Exercise objective » Reproduce every line of the material below word for word, keeping the original order and line breaks.

---- Record extracts

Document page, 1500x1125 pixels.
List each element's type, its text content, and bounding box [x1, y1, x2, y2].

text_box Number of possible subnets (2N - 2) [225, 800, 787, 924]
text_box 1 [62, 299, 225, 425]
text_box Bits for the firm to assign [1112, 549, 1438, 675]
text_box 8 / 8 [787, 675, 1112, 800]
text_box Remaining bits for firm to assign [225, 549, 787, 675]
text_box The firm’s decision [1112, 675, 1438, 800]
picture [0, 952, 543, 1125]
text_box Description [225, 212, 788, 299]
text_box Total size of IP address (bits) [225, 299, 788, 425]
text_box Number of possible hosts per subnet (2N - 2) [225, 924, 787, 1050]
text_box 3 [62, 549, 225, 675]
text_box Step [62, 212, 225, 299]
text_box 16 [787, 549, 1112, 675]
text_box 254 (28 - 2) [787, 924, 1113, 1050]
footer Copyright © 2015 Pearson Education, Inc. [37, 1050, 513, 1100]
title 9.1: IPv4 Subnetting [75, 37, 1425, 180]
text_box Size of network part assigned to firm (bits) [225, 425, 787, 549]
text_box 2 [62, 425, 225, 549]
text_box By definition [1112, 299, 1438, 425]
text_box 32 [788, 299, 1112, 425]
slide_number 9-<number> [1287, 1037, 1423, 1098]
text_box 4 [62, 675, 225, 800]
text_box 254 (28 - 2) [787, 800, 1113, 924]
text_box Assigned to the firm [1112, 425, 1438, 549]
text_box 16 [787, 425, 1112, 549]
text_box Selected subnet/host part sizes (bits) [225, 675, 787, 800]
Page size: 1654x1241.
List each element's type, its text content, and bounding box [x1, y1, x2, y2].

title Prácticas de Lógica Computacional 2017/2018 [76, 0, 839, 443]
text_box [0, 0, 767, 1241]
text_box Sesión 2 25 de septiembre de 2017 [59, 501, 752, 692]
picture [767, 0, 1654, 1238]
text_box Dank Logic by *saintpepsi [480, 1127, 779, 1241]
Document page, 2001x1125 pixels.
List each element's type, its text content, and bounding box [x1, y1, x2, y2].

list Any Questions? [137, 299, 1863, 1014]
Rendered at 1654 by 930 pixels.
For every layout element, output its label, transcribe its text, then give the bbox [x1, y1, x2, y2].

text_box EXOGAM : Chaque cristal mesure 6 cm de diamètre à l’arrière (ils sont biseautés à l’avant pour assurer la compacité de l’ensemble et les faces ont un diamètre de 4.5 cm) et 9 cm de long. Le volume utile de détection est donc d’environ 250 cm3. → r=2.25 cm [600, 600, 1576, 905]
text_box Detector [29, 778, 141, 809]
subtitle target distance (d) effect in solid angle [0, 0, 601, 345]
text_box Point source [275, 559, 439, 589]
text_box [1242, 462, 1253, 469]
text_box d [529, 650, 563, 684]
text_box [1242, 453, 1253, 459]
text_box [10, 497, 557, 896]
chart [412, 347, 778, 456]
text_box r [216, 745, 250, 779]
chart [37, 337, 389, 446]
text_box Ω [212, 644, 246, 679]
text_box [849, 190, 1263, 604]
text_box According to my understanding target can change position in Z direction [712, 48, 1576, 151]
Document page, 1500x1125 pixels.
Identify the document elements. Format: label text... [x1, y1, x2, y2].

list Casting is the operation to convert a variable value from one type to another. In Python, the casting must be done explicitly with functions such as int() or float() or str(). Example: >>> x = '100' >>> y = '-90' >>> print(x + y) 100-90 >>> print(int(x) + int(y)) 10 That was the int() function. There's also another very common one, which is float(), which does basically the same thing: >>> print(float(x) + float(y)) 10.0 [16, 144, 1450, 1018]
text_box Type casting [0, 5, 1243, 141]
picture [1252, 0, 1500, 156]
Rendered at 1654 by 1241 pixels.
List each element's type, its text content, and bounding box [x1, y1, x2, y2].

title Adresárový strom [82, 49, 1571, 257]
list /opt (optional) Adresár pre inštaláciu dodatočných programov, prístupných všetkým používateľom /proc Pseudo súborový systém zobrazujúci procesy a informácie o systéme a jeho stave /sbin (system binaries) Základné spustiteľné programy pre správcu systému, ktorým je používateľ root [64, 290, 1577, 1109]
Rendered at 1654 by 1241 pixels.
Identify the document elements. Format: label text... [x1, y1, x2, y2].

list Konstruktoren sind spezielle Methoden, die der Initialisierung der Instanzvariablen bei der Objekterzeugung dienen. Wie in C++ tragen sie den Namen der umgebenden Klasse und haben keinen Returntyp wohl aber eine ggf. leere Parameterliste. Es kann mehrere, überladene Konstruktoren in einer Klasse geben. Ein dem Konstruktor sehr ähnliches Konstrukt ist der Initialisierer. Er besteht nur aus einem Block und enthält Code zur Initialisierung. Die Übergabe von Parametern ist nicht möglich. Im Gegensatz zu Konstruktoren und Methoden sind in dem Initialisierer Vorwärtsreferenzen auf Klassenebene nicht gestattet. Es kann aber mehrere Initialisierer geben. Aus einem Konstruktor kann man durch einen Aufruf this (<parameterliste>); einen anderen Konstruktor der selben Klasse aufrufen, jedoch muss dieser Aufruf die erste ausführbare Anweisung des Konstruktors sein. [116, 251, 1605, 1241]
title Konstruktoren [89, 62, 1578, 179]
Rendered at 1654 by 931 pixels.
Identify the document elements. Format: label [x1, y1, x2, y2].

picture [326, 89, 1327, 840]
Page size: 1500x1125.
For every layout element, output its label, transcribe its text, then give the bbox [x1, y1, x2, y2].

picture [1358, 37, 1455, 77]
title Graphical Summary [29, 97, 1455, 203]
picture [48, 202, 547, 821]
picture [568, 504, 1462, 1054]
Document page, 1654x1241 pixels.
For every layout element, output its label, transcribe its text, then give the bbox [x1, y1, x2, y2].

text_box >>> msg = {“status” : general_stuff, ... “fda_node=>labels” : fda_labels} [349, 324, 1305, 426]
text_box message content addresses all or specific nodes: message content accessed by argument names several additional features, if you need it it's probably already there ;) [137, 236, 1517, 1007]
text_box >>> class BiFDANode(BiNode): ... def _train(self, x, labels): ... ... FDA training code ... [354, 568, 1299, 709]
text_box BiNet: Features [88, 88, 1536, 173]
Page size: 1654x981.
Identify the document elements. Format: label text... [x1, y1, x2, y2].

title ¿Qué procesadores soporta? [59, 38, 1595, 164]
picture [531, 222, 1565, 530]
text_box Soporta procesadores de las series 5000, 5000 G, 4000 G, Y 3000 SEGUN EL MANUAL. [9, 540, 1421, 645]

--------

Result »
Document page, 1500x1125 pixels.
List each element's type, its text content, and bounding box [x1, y1, x2, y2].

text_box Number of possible subnets (2N - 2) [225, 800, 787, 924]
text_box 1 [62, 299, 225, 425]
text_box Bits for the firm to assign [1112, 549, 1438, 675]
text_box 8 / 8 [787, 675, 1112, 800]
text_box Remaining bits for firm to assign [225, 549, 787, 675]
text_box The firm’s decision [1112, 675, 1438, 800]
picture [0, 952, 543, 1125]
text_box Description [225, 212, 788, 299]
text_box Total size of IP address (bits) [225, 299, 788, 425]
text_box Number of possible hosts per subnet (2N - 2) [225, 924, 787, 1050]
text_box 3 [62, 549, 225, 675]
text_box Step [62, 212, 225, 299]
text_box 16 [787, 549, 1112, 675]
text_box 254 (28 - 2) [787, 924, 1113, 1050]
footer Copyright © 2015 Pearson Education, Inc. [37, 1050, 513, 1100]
title 9.1: IPv4 Subnetting [75, 37, 1425, 180]
text_box Size of network part assigned to firm (bits) [225, 425, 787, 549]
text_box 2 [62, 425, 225, 549]
text_box By definition [1112, 299, 1438, 425]
text_box 32 [788, 299, 1112, 425]
slide_number 9-<number> [1287, 1037, 1423, 1098]
text_box 4 [62, 675, 225, 800]
text_box 254 (28 - 2) [787, 800, 1113, 924]
text_box Assigned to the firm [1112, 425, 1438, 549]
text_box 16 [787, 425, 1112, 549]
text_box Selected subnet/host part sizes (bits) [225, 675, 787, 800]
Page size: 1654x1241.
List each element's type, its text content, and bounding box [x1, y1, x2, y2].

title Prácticas de Lógica Computacional 2017/2018 [76, 0, 839, 443]
text_box [0, 0, 767, 1241]
text_box Sesión 2 25 de septiembre de 2017 [59, 501, 752, 692]
picture [767, 0, 1654, 1238]
text_box Dank Logic by *saintpepsi [480, 1127, 779, 1241]
Document page, 2001x1125 pixels.
List each element's type, its text content, and bounding box [x1, y1, x2, y2].

list Any Questions? [137, 299, 1863, 1014]
Rendered at 1654 by 930 pixels.
For every layout element, output its label, transcribe its text, then give the bbox [x1, y1, x2, y2].

text_box EXOGAM : Chaque cristal mesure 6 cm de diamètre à l’arrière (ils sont biseautés à l’avant pour assurer la compacité de l’ensemble et les faces ont un diamètre de 4.5 cm) et 9 cm de long. Le volume utile de détection est donc d’environ 250 cm3. → r=2.25 cm [600, 600, 1576, 905]
text_box Detector [29, 778, 141, 809]
subtitle target distance (d) effect in solid angle [0, 0, 601, 345]
text_box Point source [275, 559, 439, 589]
text_box [1242, 462, 1253, 469]
text_box d [529, 650, 563, 684]
text_box [1242, 453, 1253, 459]
text_box [10, 497, 557, 896]
chart [412, 347, 778, 456]
text_box r [216, 745, 250, 779]
chart [37, 337, 389, 446]
text_box Ω [212, 644, 246, 679]
text_box [849, 190, 1263, 604]
text_box According to my understanding target can change position in Z direction [712, 48, 1576, 151]
Document page, 1500x1125 pixels.
Identify the document elements. Format: label text... [x1, y1, x2, y2].

list Casting is the operation to convert a variable value from one type to another. In Python, the casting must be done explicitly with functions such as int() or float() or str(). Example: >>> x = '100' >>> y = '-90' >>> print(x + y) 100-90 >>> print(int(x) + int(y)) 10 That was the int() function. There's also another very common one, which is float(), which does basically the same thing: >>> print(float(x) + float(y)) 10.0 [16, 144, 1450, 1018]
text_box Type casting [0, 5, 1243, 141]
picture [1252, 0, 1500, 156]
Rendered at 1654 by 1241 pixels.
List each element's type, its text content, and bounding box [x1, y1, x2, y2].

title Adresárový strom [82, 49, 1571, 257]
list /opt (optional) Adresár pre inštaláciu dodatočných programov, prístupných všetkým používateľom /proc Pseudo súborový systém zobrazujúci procesy a informácie o systéme a jeho stave /sbin (system binaries) Základné spustiteľné programy pre správcu systému, ktorým je používateľ root [64, 290, 1577, 1109]
Rendered at 1654 by 1241 pixels.
Identify the document elements. Format: label text... [x1, y1, x2, y2].

list Konstruktoren sind spezielle Methoden, die der Initialisierung der Instanzvariablen bei der Objekterzeugung dienen. Wie in C++ tragen sie den Namen der umgebenden Klasse und haben keinen Returntyp wohl aber eine ggf. leere Parameterliste. Es kann mehrere, überladene Konstruktoren in einer Klasse geben. Ein dem Konstruktor sehr ähnliches Konstrukt ist der Initialisierer. Er besteht nur aus einem Block und enthält Code zur Initialisierung. Die Übergabe von Parametern ist nicht möglich. Im Gegensatz zu Konstruktoren und Methoden sind in dem Initialisierer Vorwärtsreferenzen auf Klassenebene nicht gestattet. Es kann aber mehrere Initialisierer geben. Aus einem Konstruktor kann man durch einen Aufruf this (<parameterliste>); einen anderen Konstruktor der selben Klasse aufrufen, jedoch muss dieser Aufruf die erste ausführbare Anweisung des Konstruktors sein. [116, 251, 1605, 1241]
title Konstruktoren [89, 62, 1578, 179]
Rendered at 1654 by 931 pixels.
Identify the document elements. Format: label [x1, y1, x2, y2].

picture [326, 89, 1327, 840]
Page size: 1500x1125.
For every layout element, output its label, transcribe its text, then give the bbox [x1, y1, x2, y2].

picture [1358, 37, 1455, 77]
title Graphical Summary [29, 97, 1455, 203]
picture [48, 202, 547, 821]
picture [568, 504, 1462, 1054]
Document page, 1654x1241 pixels.
For every layout element, output its label, transcribe its text, then give the bbox [x1, y1, x2, y2].

text_box >>> msg = {“status” : general_stuff, ... “fda_node=>labels” : fda_labels} [349, 324, 1305, 426]
text_box message content addresses all or specific nodes: message content accessed by argument names several additional features, if you need it it's probably already there ;) [137, 236, 1517, 1007]
text_box >>> class BiFDANode(BiNode): ... def _train(self, x, labels): ... ... FDA training code ... [354, 568, 1299, 709]
text_box BiNet: Features [88, 88, 1536, 173]
Page size: 1654x981.
Identify the document elements. Format: label text... [x1, y1, x2, y2].

title ¿Qué procesadores soporta? [59, 38, 1595, 164]
picture [531, 222, 1565, 530]
text_box Soporta procesadores de las series 5000, 5000 G, 4000 G, Y 3000 SEGUN EL MANUAL. [9, 540, 1421, 645]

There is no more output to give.